Six months on, we take a look at the effect that the Private Residential Tenancy (PRT) has had on the Edinburgh lettings market.
No minimum term
The removal of the minimum term from tenancy agreements was the change that made Edinburgh landlords the most apprehensive, worried that their properties would experience a never-ending stream of tenancy changeovers when tenants were no longer tied in for an initial 6 month period. This concern has, so far, been unfounded.
At Clan Gordon, we have moved in over 75 PRTs since 1st December 2017, so far just one of these has given notice to move out. It is important to us that our landlords are not out of pocket because of the new regime, so we are working with landlords on an individual basis to minimise the costs involved in tenancy changeovers during the initial 6 month period.
The majority of tenants are looking for good quality properties where they can settle long term, so if they are happy in their new home it is unlikely that they will move out quickly, except in cases where they experience a change in circumstance. Some tenants will be looking specifically for short term lets, but it is the job of the landlord (or their agent) to implement stringent checks to identify this where possible.
The Scottish Government has provided a model tenancy agreement for PRTs, of which we are using a modified version for Clan Gordon tenancies. The PRT agreement is a stand-alone document, meaning that the complicated pre tenancy notices – for example the AT5 – which had to be signed as part of a Short Assured Tenancy are no longer required. Tenants are now given just the tenancy agreement and the accompanying easy read notes to sign when beginning a tenancy. Although the two combined create a lengthy document, the process is considerably more straightforward for tenants than it was under the old regime.
Tenancy paperwork can now be signed and saved electronically by tenants and guarantors from the comfort of their own home. This has made a considerable difference in streamlining the signing of paperwork, allowing multiple tenants to read and sign the paperwork when it is convenient for them, instead of trying to coordinate a time when everyone is available to sign in person.
Signing electronically also means that tenants can take more time to ensure that they have read and understood the paperwork, without the pressure of a letting agent or other tenants being present. Clan Gordon tenants with any questions regarding the tenancy agreement can phone or email Hannah, who will be happy to talk them through the paperwork.
Less marketing time
Tenants with PRTs who want to move out are now only required to give 28 days’ notice, rather than two months as was standard for Short Assured Tenancies, meaning less marketing time to line up new tenants before they vacate. So far this has not been an issue for us – the only PRT that we have re-marketed let quickly with no void period – however, it could potentially create void periods for landlords and letting agents going forward, especially with larger and more expensive properties, which can take longer to let.
Student lettings is one area where we are yet to see the full affect of the PRT. Student tenancies traditionally run from September to May/ June, covering term time, and freeing up properties for the summer months.

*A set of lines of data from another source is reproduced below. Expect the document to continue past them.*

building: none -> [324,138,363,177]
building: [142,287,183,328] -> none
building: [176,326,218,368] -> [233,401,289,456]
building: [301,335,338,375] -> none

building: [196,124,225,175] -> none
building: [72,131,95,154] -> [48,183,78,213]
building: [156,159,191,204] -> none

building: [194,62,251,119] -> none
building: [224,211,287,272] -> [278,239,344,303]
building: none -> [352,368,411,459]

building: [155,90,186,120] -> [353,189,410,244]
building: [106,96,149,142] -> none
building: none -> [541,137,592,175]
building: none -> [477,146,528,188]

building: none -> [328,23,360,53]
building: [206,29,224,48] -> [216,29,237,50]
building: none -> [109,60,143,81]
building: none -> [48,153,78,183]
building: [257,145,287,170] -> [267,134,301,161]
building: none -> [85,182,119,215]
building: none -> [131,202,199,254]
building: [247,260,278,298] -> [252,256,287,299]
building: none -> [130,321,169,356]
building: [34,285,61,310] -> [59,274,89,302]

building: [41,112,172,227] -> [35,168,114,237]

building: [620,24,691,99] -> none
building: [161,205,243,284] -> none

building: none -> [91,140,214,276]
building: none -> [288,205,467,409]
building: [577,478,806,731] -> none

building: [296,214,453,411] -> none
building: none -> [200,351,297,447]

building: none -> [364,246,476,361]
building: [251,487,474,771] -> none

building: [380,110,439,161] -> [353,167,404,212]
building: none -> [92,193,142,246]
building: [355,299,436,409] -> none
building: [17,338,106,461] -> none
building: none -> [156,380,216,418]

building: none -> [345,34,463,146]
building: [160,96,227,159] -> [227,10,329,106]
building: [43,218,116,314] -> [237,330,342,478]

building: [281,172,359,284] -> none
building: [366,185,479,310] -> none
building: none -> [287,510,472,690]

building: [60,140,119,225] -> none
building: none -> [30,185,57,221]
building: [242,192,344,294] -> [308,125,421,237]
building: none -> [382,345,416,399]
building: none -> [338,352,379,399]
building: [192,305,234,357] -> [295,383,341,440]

This arrangement tends to be mutually beneficial for landlords, who can use the property for lucrative short-term summer lets, and tenants, who can go home for summer.
Under the PRT student tenants will have no initial fixed term, meaning that they can give notice to move out at any point during the year. This will potentially result in properties specifically let to students becoming available later in the year, if tenants move out during term time, when there is unlikely to be students looking for properties to replace them, creating void periods for landlords.
Landlords will also have less control over their property being available for summer short term lets – especially lucrative for Edinburgh landlords during the Festival in August – as tenants can continue their tenancy for summer if they wish.
The majority of current student tenancies started in Autumn 2017, before the 1st December introduction of the PRT, so it won’t be until later this year that we will see how this market will operate under the new regime.
In our 2018 Landlord Satisfaction Survey we asked our landlords how likely they would be to improve their property if we were to make recommendations, only 3% of landlords said that they would be unlikely to do so. Although not directly linked to the introduction of the PRT, this suggests that landlords are realising that providing and maintaining high quality homes for tenants is key to longer tenancies.
Although it is still early days for the PRT, changes to the Edinburgh lettings market have, so far, not been drastic. We have not seen a significant number of tenancies ending within the first six months, and neither have we had a mass exodus of landlords selling their properties. For now, the market remains relatively stable, although this may change as landlords and tenants gradually become more aware of the PRT and what it means for them.